The Marron Institute at New York University, using a database of 900 transit projects in 59 countries, found striking differences, identifying relatively low cost per kilometer in Greece, Italy, Portugal, South Korea, Spain, and Switzerland. The 10 most- costly countries, in addition to the United States, included Hong Kong, Netherlands, New Zealand, Singapore, and the U.K. While the study did not focus on environmental litigation, its case study of Italy revealed a dramatically different approach to such reviews, with the first stage addressing environmental (ecological) impacts, and with public objections addressed by specialized administrative tribunals at that early stage.

Congress has adopted several environmental review reforms in recent legislation. In the Infrastructure Investment and Jobs Act (IIJA) in 2021, Congress codified aspects of the One Federal Decision policy from the Trump administration, limited the alternatives analysis of Environmental Impact Statements (EISs) to 200 pages, and required the release of a Record of Decision with 90 days of the final EIS.

In the Fiscal Responsibility Act (FRA) of 2023, Congress imposed time limits and page limits for EISs and Environmental Assessments (EAs) and codified CEQ requirements that an EIS must consider “reasonably foreseeable” environmental impacts and a “reasonable range” of alternatives that are “technically and economically feasible.”
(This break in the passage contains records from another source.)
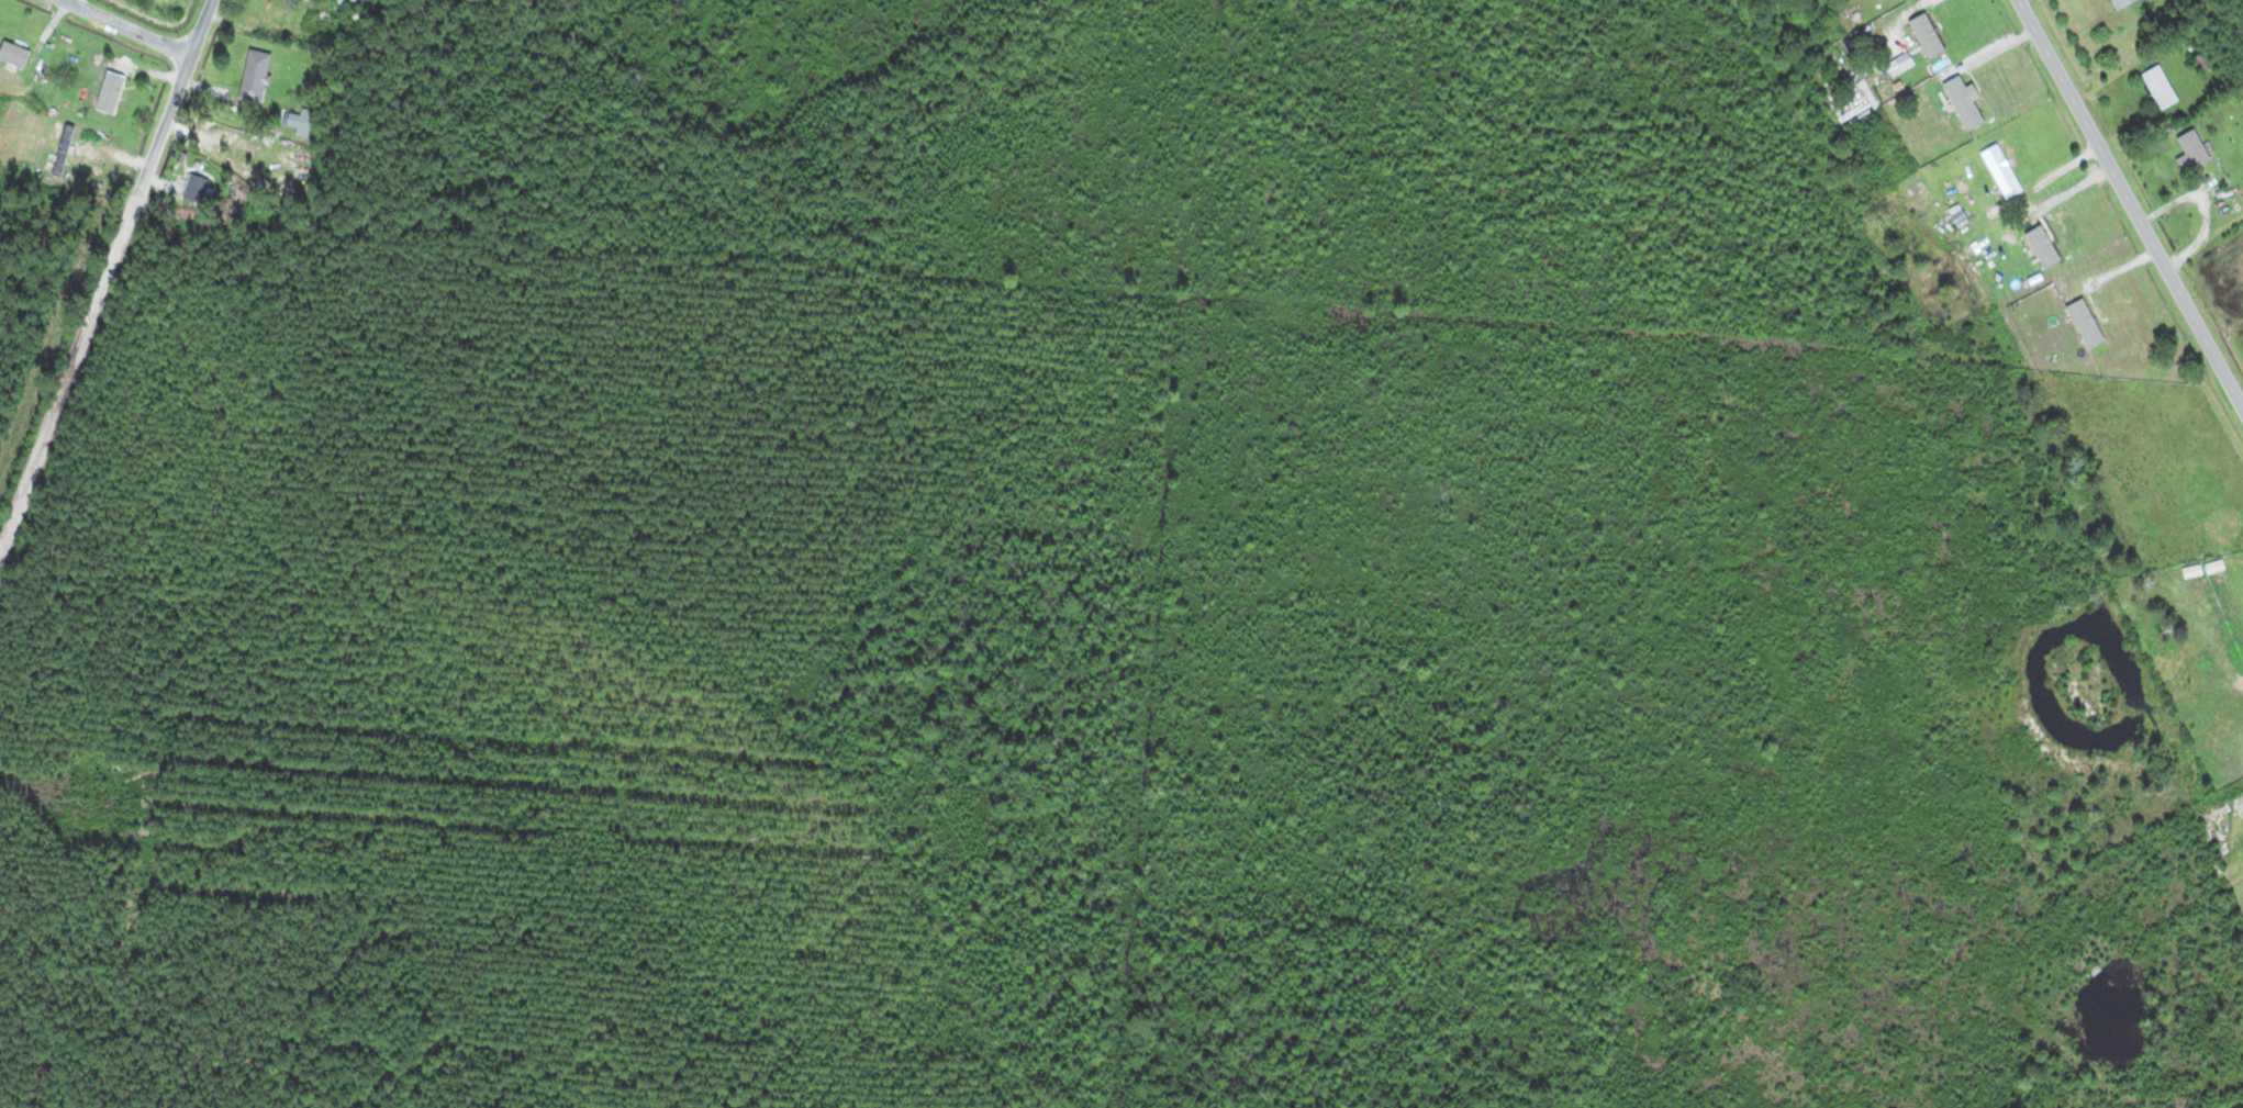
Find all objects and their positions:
building: (359, 0)
building: (2123, 3)
building: (267, 12)
road: (132, 25)
building: (13, 53)
building: (254, 74)
building: (2159, 85)
building: (112, 98)
building: (2193, 147)
building: (2001, 170)
building: (195, 187)
road: (2131, 200)
road: (105, 278)
building: (2239, 839)

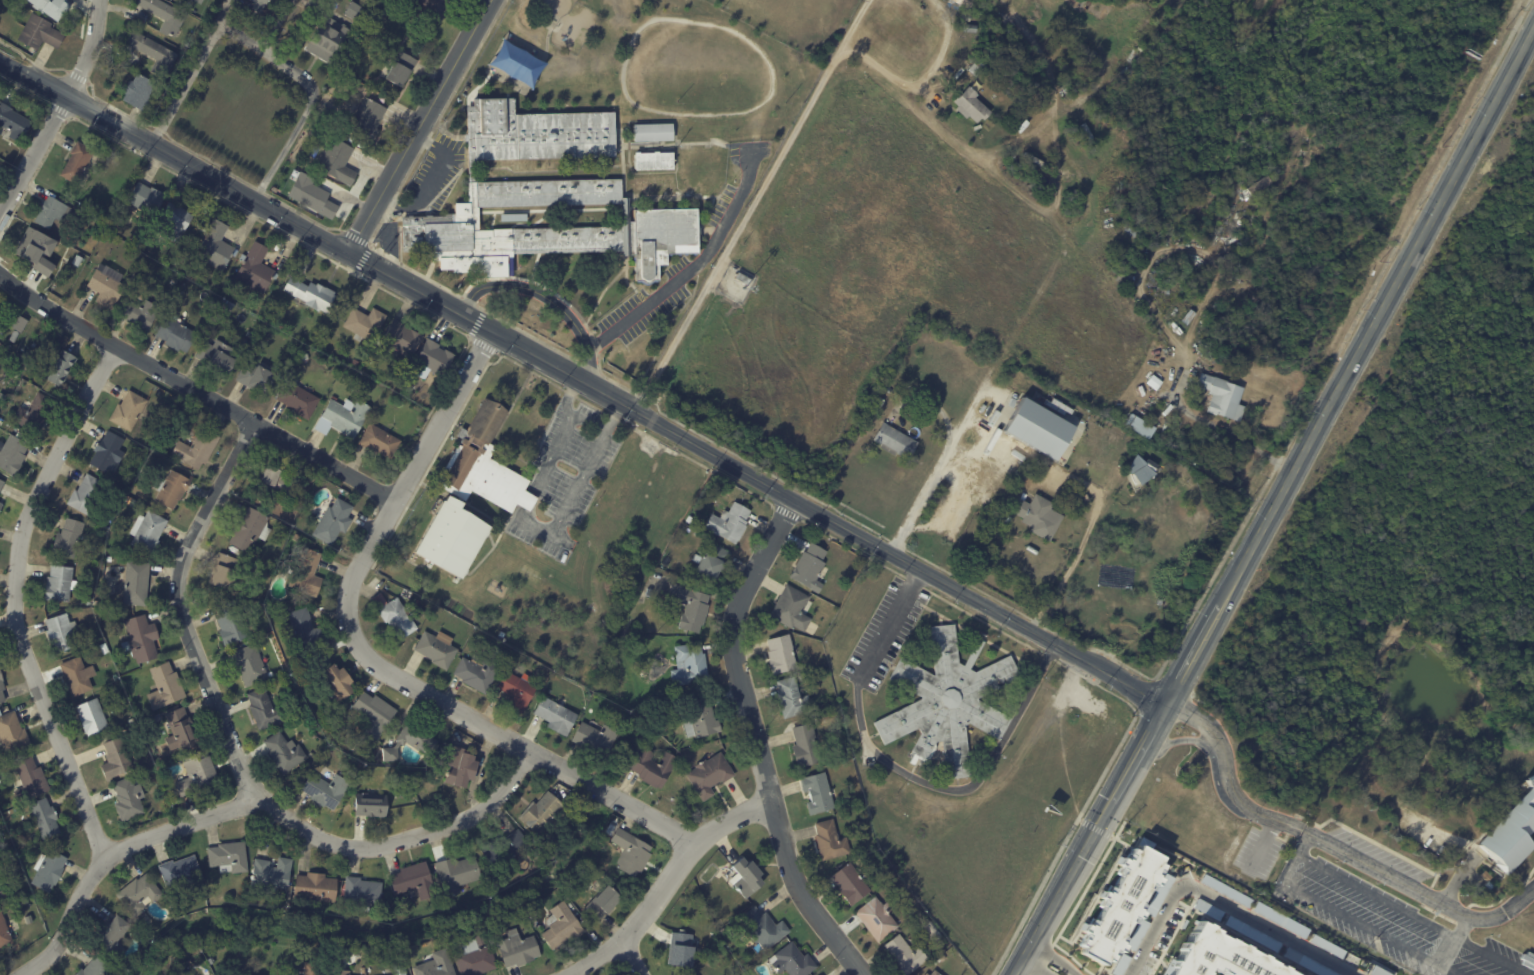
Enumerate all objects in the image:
building: (269, 0)
building: (199, 1)
building: (964, 3)
building: (315, 4)
building: (258, 5)
building: (48, 8)
building: (434, 9)
building: (353, 10)
building: (163, 14)
building: (966, 16)
building: (388, 21)
building: (398, 27)
building: (969, 28)
building: (38, 33)
road: (241, 38)
building: (327, 39)
building: (150, 51)
building: (1140, 53)
road: (31, 61)
building: (516, 61)
building: (983, 61)
park: (516, 62)
building: (1076, 62)
track: (694, 69)
building: (401, 70)
road: (190, 72)
road: (76, 76)
road: (922, 82)
road: (23, 90)
building: (138, 92)
road: (311, 93)
building: (381, 99)
building: (971, 105)
road: (58, 109)
road: (58, 110)
building: (366, 120)
building: (13, 122)
road: (419, 126)
building: (651, 132)
building: (1087, 134)
building: (361, 145)
road: (209, 160)
building: (652, 160)
building: (337, 161)
building: (76, 162)
parking lot: (434, 177)
road: (431, 181)
building: (653, 184)
building: (1259, 185)
road: (244, 195)
building: (310, 195)
building: (544, 197)
building: (145, 199)
parking lot: (722, 205)
road: (752, 206)
building: (49, 212)
building: (173, 222)
road: (269, 226)
road: (354, 237)
building: (45, 240)
building: (27, 243)
road: (369, 245)
building: (215, 247)
road: (362, 259)
building: (76, 261)
parking lot: (676, 268)
road: (692, 268)
building: (254, 270)
road: (416, 271)
building: (179, 275)
building: (740, 278)
building: (173, 283)
building: (183, 285)
building: (105, 286)
building: (216, 288)
building: (310, 295)
road: (546, 298)
road: (468, 300)
building: (0, 304)
building: (227, 305)
road: (479, 307)
building: (139, 313)
parking lot: (640, 313)
building: (1187, 317)
building: (18, 322)
road: (476, 323)
building: (364, 324)
building: (13, 335)
building: (175, 335)
building: (249, 335)
building: (401, 339)
road: (483, 344)
building: (215, 357)
building: (434, 358)
building: (20, 362)
building: (354, 363)
building: (60, 367)
building: (255, 379)
building: (1152, 382)
road: (195, 391)
building: (1221, 396)
road: (567, 397)
building: (297, 400)
building: (878, 404)
building: (127, 410)
building: (33, 412)
road: (613, 417)
building: (343, 418)
road: (587, 422)
building: (1138, 425)
road: (634, 428)
building: (1036, 429)
building: (379, 442)
building: (895, 442)
building: (195, 448)
road: (422, 449)
building: (106, 452)
building: (12, 454)
road: (550, 456)
building: (481, 461)
road: (430, 463)
road: (936, 466)
building: (1142, 473)
parking lot: (567, 474)
building: (127, 482)
building: (277, 482)
building: (1, 483)
road: (971, 484)
building: (170, 488)
building: (85, 494)
building: (524, 500)
building: (132, 501)
road: (527, 502)
road: (1276, 503)
building: (0, 504)
road: (567, 507)
road: (787, 511)
building: (1036, 515)
building: (105, 518)
road: (826, 518)
building: (333, 521)
building: (729, 522)
building: (249, 529)
building: (147, 531)
building: (451, 536)
building: (67, 537)
road: (1081, 543)
road: (853, 548)
building: (108, 558)
building: (712, 561)
building: (810, 567)
building: (223, 571)
building: (306, 572)
road: (913, 581)
building: (59, 582)
building: (135, 583)
road: (15, 598)
building: (110, 606)
building: (689, 606)
building: (791, 608)
road: (181, 610)
building: (394, 615)
building: (230, 622)
building: (501, 624)
building: (302, 627)
building: (60, 631)
building: (270, 634)
parking lot: (883, 634)
building: (140, 638)
building: (262, 644)
building: (103, 648)
building: (436, 648)
building: (781, 654)
building: (250, 664)
building: (690, 664)
building: (476, 673)
building: (76, 675)
building: (115, 677)
building: (337, 683)
building: (1, 685)
building: (165, 685)
building: (516, 691)
building: (792, 698)
building: (946, 702)
building: (821, 707)
building: (264, 709)
building: (374, 713)
building: (25, 714)
building: (555, 715)
building: (91, 717)
building: (701, 718)
road: (487, 728)
building: (179, 730)
building: (11, 732)
road: (1124, 735)
building: (595, 738)
building: (411, 741)
road: (756, 742)
building: (807, 746)
building: (283, 752)
road: (1208, 752)
building: (115, 759)
building: (458, 765)
building: (653, 767)
road: (902, 771)
building: (196, 773)
building: (709, 775)
building: (28, 779)
building: (323, 789)
building: (407, 792)
building: (818, 793)
building: (127, 799)
road: (260, 805)
building: (370, 805)
building: (893, 805)
building: (542, 814)
building: (43, 818)
road: (1301, 825)
building: (1509, 831)
building: (830, 840)
building: (1144, 843)
road: (1300, 845)
road: (1261, 846)
building: (505, 847)
building: (631, 852)
parking lot: (1257, 853)
building: (228, 855)
road: (1309, 860)
road: (1356, 863)
building: (47, 870)
building: (179, 872)
building: (271, 872)
building: (456, 874)
building: (892, 876)
building: (746, 877)
building: (412, 880)
road: (665, 883)
building: (851, 883)
building: (314, 889)
building: (1225, 890)
building: (362, 893)
building: (137, 894)
building: (1158, 895)
building: (170, 897)
building: (173, 903)
building: (602, 903)
road: (1222, 903)
building: (1119, 904)
building: (1207, 908)
building: (878, 918)
parking lot: (1385, 918)
building: (1279, 919)
building: (563, 925)
building: (761, 927)
building: (931, 929)
building: (4, 932)
building: (1250, 933)
building: (1136, 934)
building: (112, 937)
building: (439, 941)
road: (1449, 941)
building: (1325, 946)
building: (517, 949)
building: (682, 951)
road: (1035, 951)
building: (905, 954)
building: (1218, 955)
building: (474, 956)
road: (634, 958)
building: (791, 960)
building: (1305, 963)
building: (1120, 964)
building: (436, 965)
building: (94, 968)
building: (311, 968)
building: (396, 970)
building: (1378, 971)
building: (338, 972)
building: (935, 973)
building: (693, 974)
building: (821, 974)
building: (927, 974)
road: (1072, 974)
road: (1074, 974)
But at more or less the same time, CEQ released revised Phase 2 National Environmental Policy Act regulations that add explicit climate and environmental justice provisions, as well as prioritizing “environmentally preferable” alternatives, which critics have dubbed as providing a “NEPA shortcut” for the Biden administration’s preferred alternatives.

None of these changes addressed the problems caused by current environmental litigation practices. Consequently, this policy brief outlines an array of potential litigation reforms.

Some of these originated from centrist organizations: the Bipartisan Policy Center (BPC) and the Institute for Progress (IFP). Others come from legal analysts and university researchers, and another from an affiliate of the Federalist Society. This brief suggests an initial bipartisan reform agenda along the lines of the BPC and IFP proposals.

This policy brief’s final section assesses the political feasibility of bipartisan environmental litigation reform in Congress.

First, it cites a wide array of organizations assembled by the U.S. Chamber of Commerce in 2023—96 national organizations and state business groups in 46 states—arguing for streamlining the environmental permitting process. Signers include several major labor unions and an array of think tanks. Potential originators of such a reform proposal could be the Conservative Climate Caucus (CCC) and the bipartisan House Problem Solvers Caucus, whose members overlap somewhat with the CCC. There are no Senate counterparts to these two House organizations, but these two groups have worked with bipartisan groups of senators in 2020 and 2021.

The growing support for streamlining environmental litigation with potential sponsors in Congress suggests it should be a priority for the new Congress that will take office in January 2025.